METHODS AND RESULTS:
Mangiferin (MG), Isogentisin (IG) and gentiopicrin (GP) have been isolated according to previously published procedures [1] and their structures were confirmed using UV-VIS, IR and NMR techniques. A variety of microorganisms Escherichia coli (ATCC 25922), Salmonella typhimurium (ATCC 14028), Enterobacter cloacae (ATCC 13883), Pseudomonas aeruginosa (ATCC 27853), P. tolaasii (NCTC 387), Proteus mirabilis (ATCC 14273), Staphylococcus aureus (ATCC 25923), S. epidermidis (ATCC 12228), Streptococcus faecalis (ATCC 12952), Bacillus subtilis (ATCC 6051), Micrococcus luteus (ATCC 10240), M. flavus (ATCC 14452), Sarcina lutea (ATCC 10054), Listeria monocytogenes (ATCC 15313) as well as human pathogen fungi Candida albicans were used in the antimicrobial assay. The MIC values have been determined using the broth microdilution method in 96-hole plates according to NCCLS [2]. Serial dilutions of the stock solutions of tested extracts in broth medium (Muller-Hinton broth or Sabouraud broth) were prepared in a microtiter plate. The microbial suspensions were added in the microwells at the concentration of 5×105 organisms/mL. MICs were determined as the lowest concentrations preventing visible growth. The standard antibiotic streptomycin was used to control the sensitivity of tested bacteria, whereas nystatin was used as a control against the fungi. Each assay was repeated two times. Leaves contained 9.57±0.4mg/g dw of MG, 12.86±0.7mg/g dw of IG and 38.85±0.7mg/g dw of GP while flowers contained 8.98±0.4mg/g dw of MG, 123.23±3.1mg/g dw of IG and 48.38±1.4mg/g dw of GP.
CONCLUSIONS:
Mangiferin, Isogentisin and gentiopicrin as well as extracts of leaves and flowers showed antimicrobial activity with MIC values ranging from 117–310µg/ml.

Mutation Research/Genetic Toxicology,1983,116(2): 103-117.

Mutagenic activities of gentisin and isogentisin from Gentianae radix (Gentianaceae).[Reference: WebLink]

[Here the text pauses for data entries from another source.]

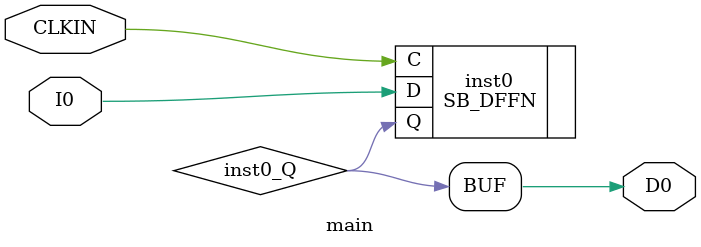
<source format=v>
module main (input  I0, output  D0, input  CLKIN);
wire  inst0_Q;
SB_DFFN inst0 (.C(CLKIN), .D(I0), .Q(inst0_Q));
assign D0 = inst0_Q;
endmodule


</source>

The mutagenic activities of 2 hydroxyxanthones, gentisin and Isogentisin, obtained from the methanol extract of Gentianae radix (Gentianacea) were investigated.
METHODS AND RESULTS:
The methanol extract of Gentianae radix, which showed mutagenicity in the Ames test in Salmonella typhimurium strain TA100 with S9 mix, was fractionated by column chromatography on Sephadex LH-20, and the fractions were purified by preparative TLC and column chromatography on polyamide. 2 mutagenic materials thus obtained, S1 and S2, each gave a single band on TLC. Identification of S1 and S2 was accomplished by comparing the analytical (mps, elementary analyses) and spectral (UV, IR, mass, NMR) results for S1 and S2 with literature data for gentisin and Isogentisin. At doses below 10 μg, S1 (gentisin) and S2 (Isogentisin) had similar specific mutagenic activities. At doses of over 10 to 50 μg, the mutagenic activities of S2 and S1 were 19.1 and 6.94 revertants per μg respectively. This much lower activity of S1 than S2 may be a result of its poor solubility owing to the presence of the OMe group at C-3.
CONCLUSIONS:
The combined yield of S1 and S2 was about 76 mg (40 mg as S1 and 36 mg as S2), which accounted for 76% of the content of mutagenic compounds (100 mg) estimated roughly from the total mutagenic activity in the extract of the starting materials (100 g).